**Task objective:**
Retype every line of the records below word for word, leaving the pictures out of your answer.

----------

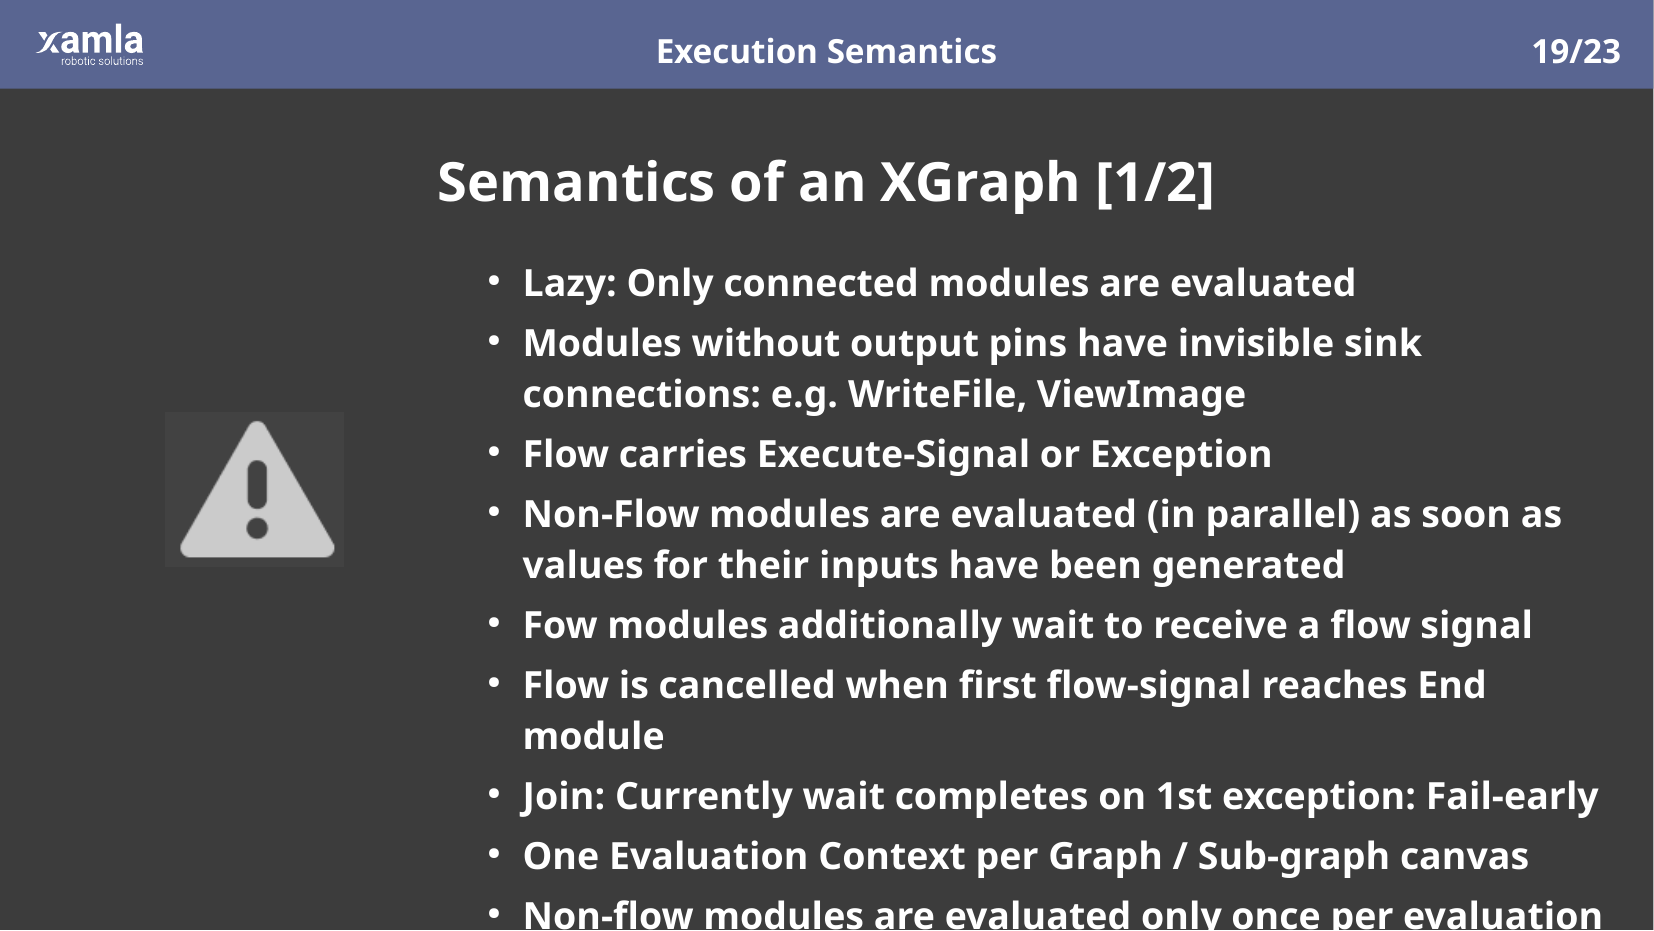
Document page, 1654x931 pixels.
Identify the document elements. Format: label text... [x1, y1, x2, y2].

picture [165, 412, 344, 567]
text_box Lazy: Only connected modules are evaluated Modules without output pins have invisible sink connections: e.g. WriteFile, ViewImage Flow carries Execute-Signal or Exception Non-Flow modules are evaluated (in parallel) as soon as values for their inputs have been generated Fow modules additionally wait to receive a flow signal Flow is cancelled when first flow-signal reaches End module Join: Currently wait completes on 1st exception: Fail-early One Evaluation Context per Graph / Sub-graph canvas Non-flow modules are evaluated only once per evaluation of their context [472, 249, 1630, 931]
text_box 19/23 [1511, 20, 1636, 83]
picture [35, 23, 143, 65]
text_box Semantics of an XGraph [1/2] [188, 135, 1465, 228]
text_box [0, 0, 1654, 89]
text_box Execution Semantics [296, 20, 1357, 83]
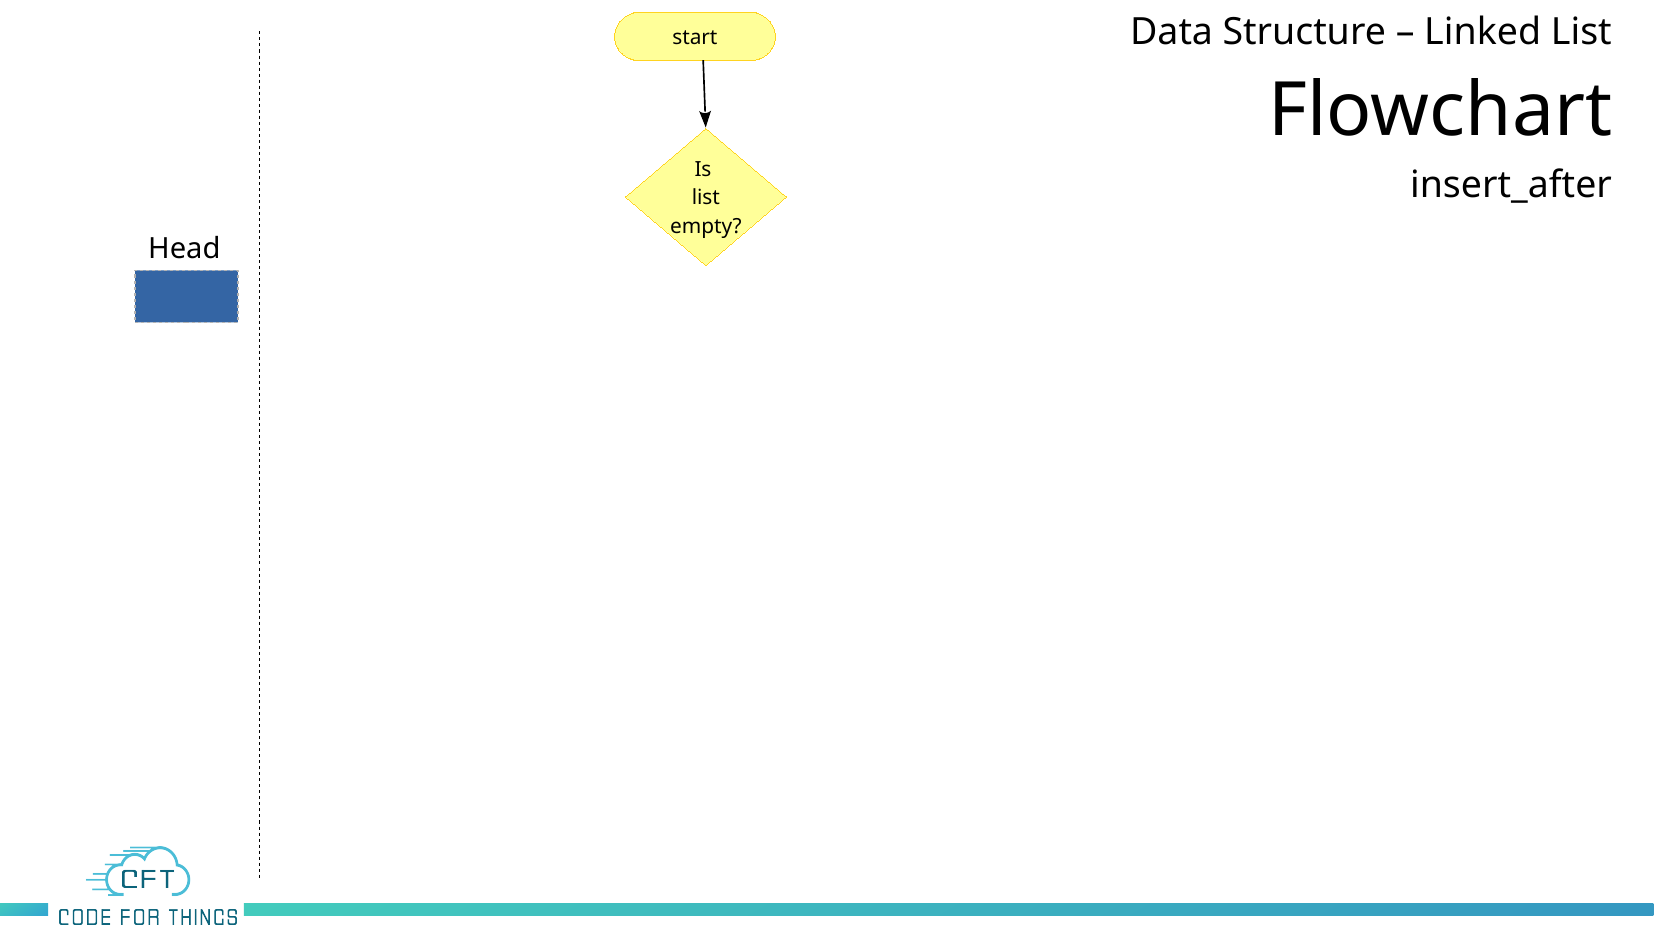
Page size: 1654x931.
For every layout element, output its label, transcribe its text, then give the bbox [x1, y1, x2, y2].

----------

**Exercise solution:**
Document page, 1654x931 pixels.
Identify the document elements. Format: label text... [x1, y1, x2, y2].

picture [165, 412, 344, 567]
text_box Lazy: Only connected modules are evaluated Modules without output pins have invisible sink connections: e.g. WriteFile, ViewImage Flow carries Execute-Signal or Exception Non-Flow modules are evaluated (in parallel) as soon as values for their inputs have been generated Fow modules additionally wait to receive a flow signal Flow is cancelled when first flow-signal reaches End module Join: Currently wait completes on 1st exception: Fail-early One Evaluation Context per Graph / Sub-graph canvas Non-flow modules are evaluated only once per evaluation of their context [472, 249, 1630, 931]
text_box 19/23 [1511, 20, 1636, 83]
picture [35, 23, 143, 65]
text_box Semantics of an XGraph [1/2] [188, 135, 1465, 228]
text_box [0, 0, 1654, 89]
text_box Execution Semantics [296, 20, 1357, 83]
Page size: 1654x931.
For every layout element, output its label, transcribe its text, then give the bbox [x1, y1, x2, y2].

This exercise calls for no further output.